# RECORD SET
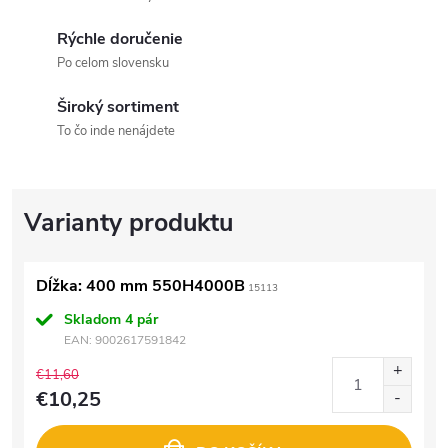
Rýchle doručenie
Po celom slovensku
Široký sortiment
To čo inde nenájdete
Dĺžka: 400 mm 550H4000B
15113
Skladom
4 pár
EAN:
9002617591842
€11,60
€10,25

# INSTRUCTION
Exact repetition of all the records is required, with the pictures excluded.

# ANSWER TO THE EXERCISE
Rýchle doručenie
Po celom slovensku
Široký sortiment
To čo inde nenájdete
Dĺžka: 400 mm 550H4000B
15113
Skladom
4 pár
EAN:
9002617591842
€11,60
€10,25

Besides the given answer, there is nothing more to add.